Rajapaksa hits back at Kumaratunga's remarks in Indian media
Former Sri Lankan president Mahinda Rajapaksa has hit back at predecessor Chandrika Kumaratunga for carrying out a personal attack on him through Indian media, saying it is "incongruous" as she ran "one of the most repressive governments in living memory".
Colombo: Former Sri Lankan president Mahinda Rajapaksa has hit back at predecessor Chandrika Kumaratunga for carrying out a personal attack on him through Indian media, saying it is "incongruous" as she ran "one of the most repressive governments in living memory".
In a statement posted on his website yesterday, Rajapaksa said he much regretted Kumaratunga's comments, and that as former leader of his Sri Lanka Freedom Party (SLFP) and current member of its Central Committee and co-Patron, what she tells the foreign media during trips, "reflects on our party and our country".
He reacted strongly to Kumaratunga's remarks in media interactions during her recent visit to India that she had difficulties in looking around for a party front ranker to contest against him because "it was difficult to find anyone in the SLFP who wasn't known to be corrupt or a murderer".
"...It is incongruous for Mrs Kumaratunga to be talking of a police state because she ran one of the most repressive governments in living memory," he wrote.
Rajapaksa hit back, saying when he took over as President from Kumaratunga in 2005 ending her 11-year rule, "terrorists were ruling about a third of the country".

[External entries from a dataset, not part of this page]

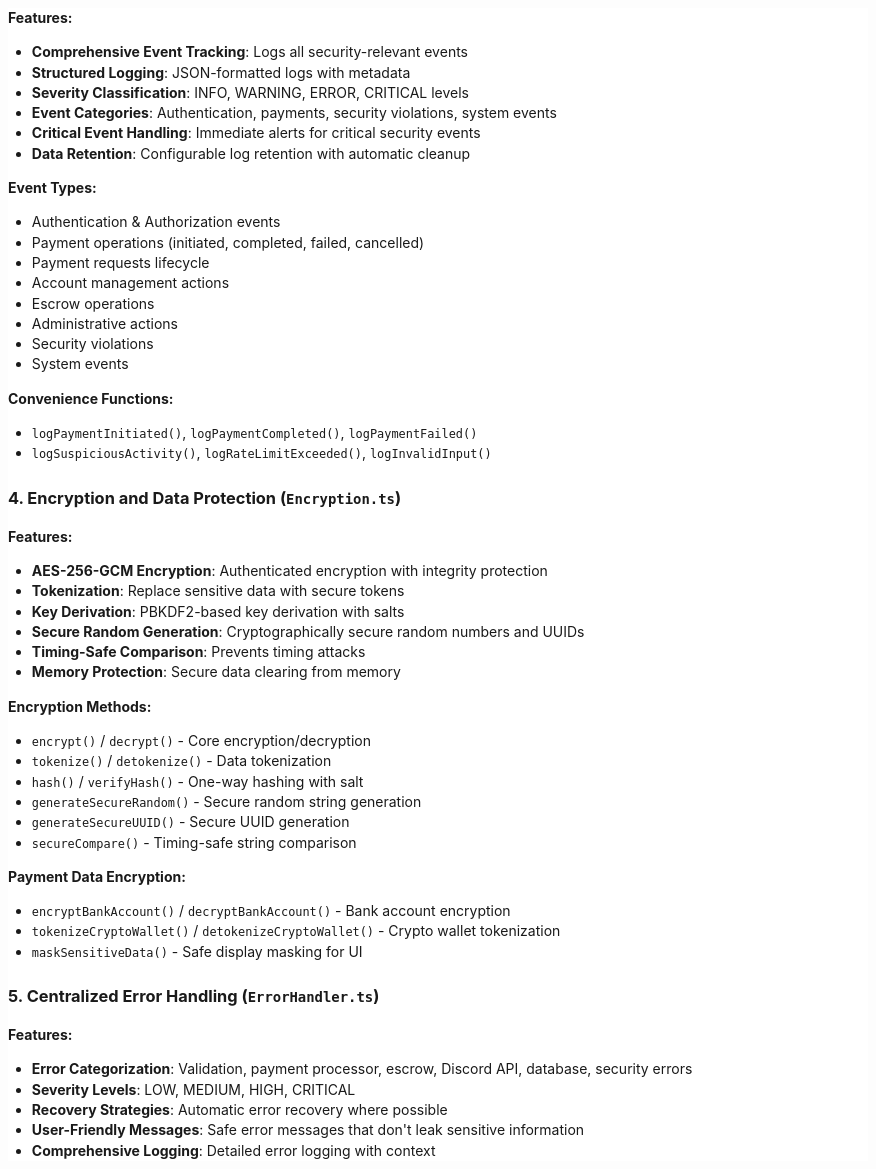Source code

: **Features:**
- **Comprehensive Event Tracking**: Logs all security-relevant events
- **Structured Logging**: JSON-formatted logs with metadata
- **Severity Classification**: INFO, WARNING, ERROR, CRITICAL levels
- **Event Categories**: Authentication, payments, security violations, system events
- **Critical Event Handling**: Immediate alerts for critical security events
- **Data Retention**: Configurable log retention with automatic cleanup

**Event Types:**
- Authentication & Authorization events
- Payment operations (initiated, completed, failed, cancelled)
- Payment requests lifecycle
- Account management actions
- Escrow operations
- Administrative actions
- Security violations
- System events

**Convenience Functions:**
- `logPaymentInitiated()`, `logPaymentCompleted()`, `logPaymentFailed()`
- `logSuspiciousActivity()`, `logRateLimitExceeded()`, `logInvalidInput()`

### 4. Encryption and Data Protection (`Encryption.ts`)

**Features:**
- **AES-256-GCM Encryption**: Authenticated encryption with integrity protection
- **Tokenization**: Replace sensitive data with secure tokens
- **Key Derivation**: PBKDF2-based key derivation with salts
- **Secure Random Generation**: Cryptographically secure random numbers and UUIDs
- **Timing-Safe Comparison**: Prevents timing attacks
- **Memory Protection**: Secure data clearing from memory

**Encryption Methods:**
- `encrypt()` / `decrypt()` - Core encryption/decryption
- `tokenize()` / `detokenize()` - Data tokenization
- `hash()` / `verifyHash()` - One-way hashing with salt
- `generateSecureRandom()` - Secure random string generation
- `generateSecureUUID()` - Secure UUID generation
- `secureCompare()` - Timing-safe string comparison

**Payment Data Encryption:**
- `encryptBankAccount()` / `decryptBankAccount()` - Bank account encryption
- `tokenizeCryptoWallet()` / `detokenizeCryptoWallet()` - Crypto wallet tokenization
- `maskSensitiveData()` - Safe display masking for UI

### 5. Centralized Error Handling (`ErrorHandler.ts`)

**Features:**
- **Error Categorization**: Validation, payment processor, escrow, Discord API, database, security errors
- **Severity Levels**: LOW, MEDIUM, HIGH, CRITICAL
- **Recovery Strategies**: Automatic error recovery where possible
- **User-Friendly Messages**: Safe error messages that don't leak sensitive information
- **Comprehensive Logging**: Detailed error logging with context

"For more than a decade, the country had seen very little development. During my tenure, I am proud to say that I concentrated on solving the country's problems. I saw to it that terrorism was eliminated and that the country was developed.

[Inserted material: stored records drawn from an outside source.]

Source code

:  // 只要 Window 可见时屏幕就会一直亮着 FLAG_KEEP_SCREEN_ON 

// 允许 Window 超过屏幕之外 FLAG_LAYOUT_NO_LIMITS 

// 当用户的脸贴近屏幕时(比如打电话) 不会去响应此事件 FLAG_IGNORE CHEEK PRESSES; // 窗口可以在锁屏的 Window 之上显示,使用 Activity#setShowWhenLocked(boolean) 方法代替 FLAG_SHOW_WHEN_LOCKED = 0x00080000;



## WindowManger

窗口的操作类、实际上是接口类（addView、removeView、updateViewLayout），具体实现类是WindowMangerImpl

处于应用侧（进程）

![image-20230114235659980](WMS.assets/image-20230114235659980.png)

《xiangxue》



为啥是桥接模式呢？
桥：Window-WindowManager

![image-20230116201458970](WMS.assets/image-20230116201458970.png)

"I did not spend my time persecuting my political opponents or go around the world maligning my own party and bringing disgrace upon my country. All members of the SLFP should be mindful that Mrs Kumaratunga's statements about our party only goes to strengthen our opponents at our expense. We should be working to strengthen our party not to weaken it further," said the 69-year-old former strongman.

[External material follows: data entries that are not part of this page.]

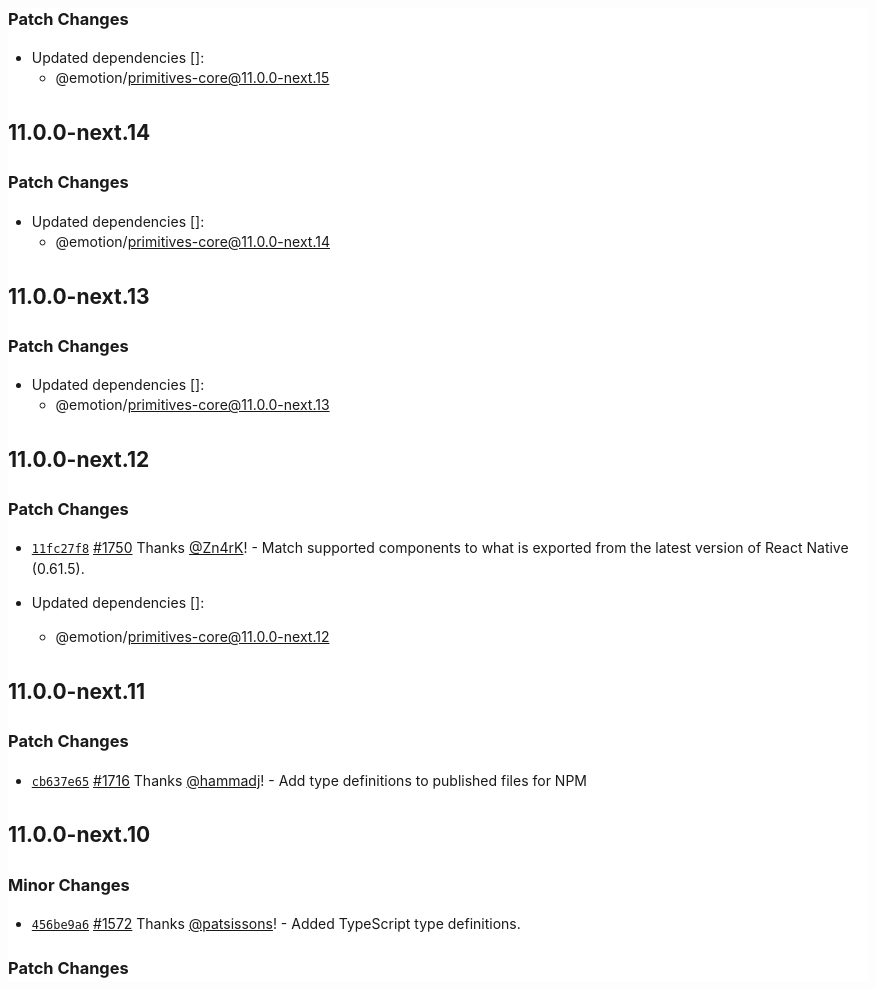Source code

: ### Patch Changes

- Updated dependencies []:
  - @emotion/primitives-core@11.0.0-next.15

## 11.0.0-next.14

### Patch Changes

- Updated dependencies []:
  - @emotion/primitives-core@11.0.0-next.14

## 11.0.0-next.13

### Patch Changes

- Updated dependencies []:
  - @emotion/primitives-core@11.0.0-next.13

## 11.0.0-next.12

### Patch Changes

- [`11fc27f8`](https://github.com/@zedvision/emotion-js/emotion/commit/11fc27f8fa00661353cc7650111afaa068399aca) [#1750](https://github.com/@zedvision/emotion-js/emotion/pull/1750) Thanks [@Zn4rK](https://github.com/Zn4rK)! - Match supported components to what is exported from the latest version of React Native (0.61.5).

- Updated dependencies []:
  - @emotion/primitives-core@11.0.0-next.12

## 11.0.0-next.11

### Patch Changes

- [`cb637e65`](https://github.com/@zedvision/emotion-js/emotion/commit/cb637e659964d24c56ba7a93d01f3865f2d94669) [#1716](https://github.com/@zedvision/emotion-js/emotion/pull/1716) Thanks [@hammadj](https://github.com/hammadj)! - Add type definitions to published files for NPM

## 11.0.0-next.10

### Minor Changes

- [`456be9a6`](https://github.com/@zedvision/emotion-js/emotion/commit/456be9a602d7d0bac291617f69f59f5ed30d1b84) [#1572](https://github.com/@zedvision/emotion-js/emotion/pull/1572) Thanks [@patsissons](https://github.com/patsissons)! - Added TypeScript type definitions.

### Patch Changes
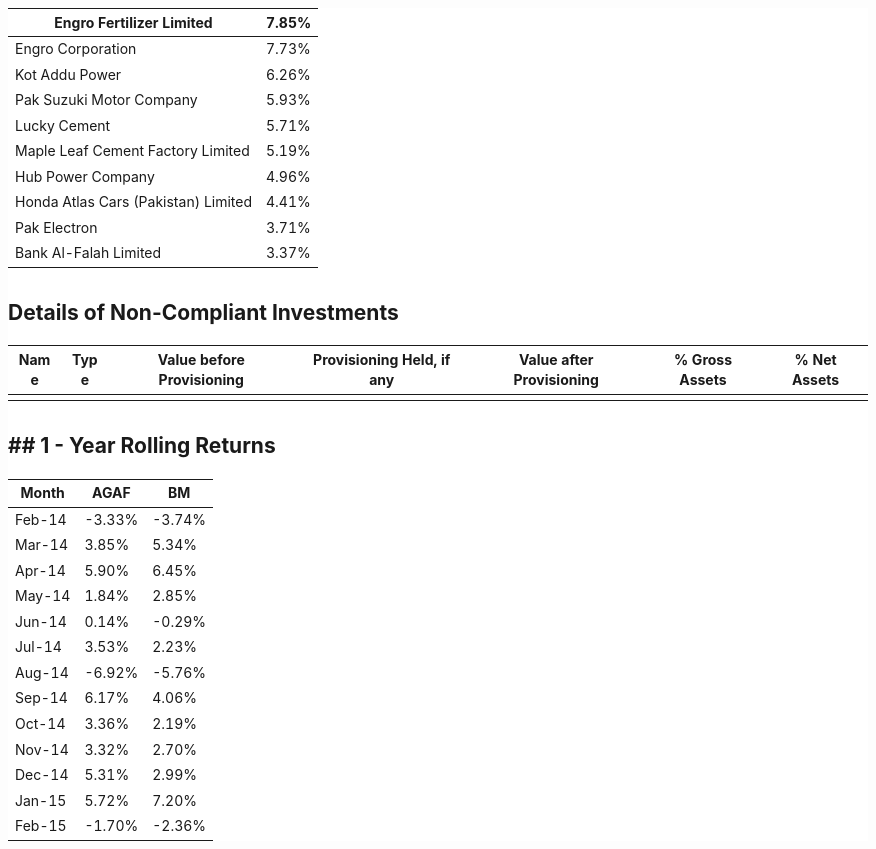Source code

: | Engro Fertilizer Limited            | 7.85% |
| ----------------------------------- | ----- |
| Engro Corporation                   | 7.73% |
| Kot Addu Power                      | 6.26% |
| Pak Suzuki Motor Company            | 5.93% |
| Lucky Cement                        | 5.71% |
| Maple Leaf Cement Factory Limited   | 5.19% |
| Hub Power Company                   | 4.96% |
| Honda Atlas Cars (Pakistan) Limited | 4.41% |
| Pak Electron                        | 3.71% |
| Bank Al-Falah Limited               | 3.37% |

## Details of Non-Compliant Investments

| Name | Type | Value before Provisioning | Provisioning Held, if any | Value after Provisioning | % Gross Assets | % Net Assets |
| ---- | ---- | ------------------------- | ------------------------- | ------------------------ | -------------- | ------------ |
|      |      |                           |                           |                          |                |              |

## ## 1 - Year Rolling Returns

| Month  | AGAF   | BM     |
| ------ | ------ | ------ |
| Feb-14 | -3.33% | -3.74% |
| Mar-14 | 3.85%  | 5.34%  |
| Apr-14 | 5.90%  | 6.45%  |
| May-14 | 1.84%  | 2.85%  |
| Jun-14 | 0.14%  | -0.29% |
| Jul-14 | 3.53%  | 2.23%  |
| Aug-14 | -6.92% | -5.76% |
| Sep-14 | 6.17%  | 4.06%  |
| Oct-14 | 3.36%  | 2.19%  |
| Nov-14 | 3.32%  | 2.70%  |
| Dec-14 | 5.31%  | 2.99%  |
| Jan-15 | 5.72%  | 7.20%  |
| Feb-15 | -1.70% | -2.36% |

Rajapaksa noted that almost all the SLFP members he had inherited from Kumaratunga were those who were ministers in her government.
"I took over the party that she left behind," he added.
Charging that Kumaratunga had demeaned the SLFP in Indian media, Rajapaksa said: "No Indian would ever see a former leader (or a Central Committee member or Patron) of the Congress
Party or The BJP expressing joy at the defeat of his or her own political party in that manner.
"While that alone would be cause for much shame and embarrassment for all members of the SLFP and the UPFA, some of the things that she said about our party are positively insulting.
"When the co-Patron and a sitting Central Committee member of the SLFP tells the foreign media that members of her own party are virtually all rogues or murderers, that reflects very badly on our party."